A Hybrid ODE-NN Framework for Modeling Incomplete Physiological Systems.
Journal:
IEEE transactions on bio-medical engineering
PMID:
40030364
Abstract
This paper proposes a method to learn approximations of missing Ordinary Differential Equations (ODEs) and states in physiological models where knowledge of the system's relevant states and dynamics is incomplete. The proposed method augments known ODEs with neural networks (NN), then trains the hybrid ODE-NN model on a subset of available physiological measurements (i.e., states) to learn the NN parameters that approximate the unknown ODEs. Thus, this method can model an approximation of the original partially specified system subject to the constraints of known biophysics. This method also addresses the challenge of jointly estimating physiological states, NN parameters, and unknown initial conditions during training using recursive Bayesian estimation.

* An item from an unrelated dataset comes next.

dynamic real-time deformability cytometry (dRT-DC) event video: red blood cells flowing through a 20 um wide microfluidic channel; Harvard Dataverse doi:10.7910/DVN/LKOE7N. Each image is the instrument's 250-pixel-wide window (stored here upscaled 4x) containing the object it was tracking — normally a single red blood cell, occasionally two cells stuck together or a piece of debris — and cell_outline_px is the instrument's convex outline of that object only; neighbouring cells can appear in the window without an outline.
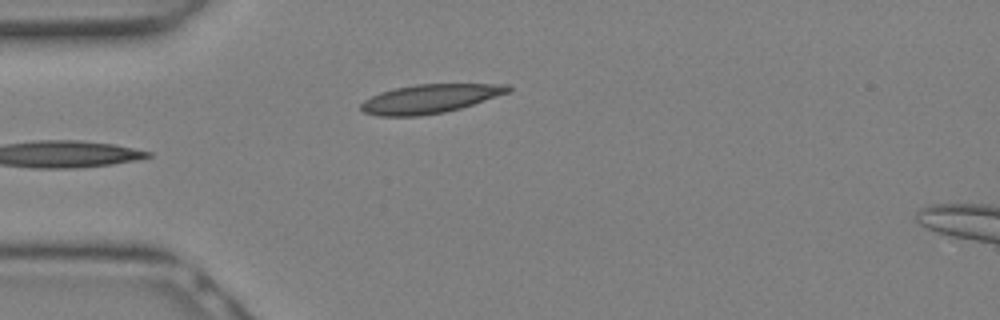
{"species": "Egyptian fruit bat (a non-hibernating species)", "species_latin": "Rousettus aegyptiacus", "temperature_condition": "warm", "stored_images_in_passage": 9, "camera_frame_rate_fps": 3000, "um_per_image_px": 0.085, "animal": {"sex": "female"}, "frame": {"image": 1, "passage_image": 9, "time_ms": 2.667, "image_size_px": [1000, 320], "cell_outline_px": [[512, 88], [508, 92], [460, 108], [444, 112], [420, 116], [376, 116], [364, 112], [360, 108], [360, 104], [364, 100], [380, 92], [396, 88], [416, 84], [508, 84]], "centroid_in_image_um": [36.49, 8.39], "position_along_channel_um": 48.5, "area_um2": 24.51}}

We validate this method using two simulated physiological systems, where subsets of the ODEs are assumed to be unknown during the training and test processes. The proposed method almost perfectly tracks the ground truth in the case of a single missing ODE and state and performs well in other cases where more ODEs and states are missing. This performance is robust to input signal perturbations and noisy measurements. A critical advantage of the proposed hybrid methodology over purely data-driven methods is the incorporation of the ODE structure in the model, which allows one to infer unobserved physiological states. The ability to flexibly approximate missing or inaccurate components in ODE models improves a significant modeling bottleneck without sacrificing interpretability.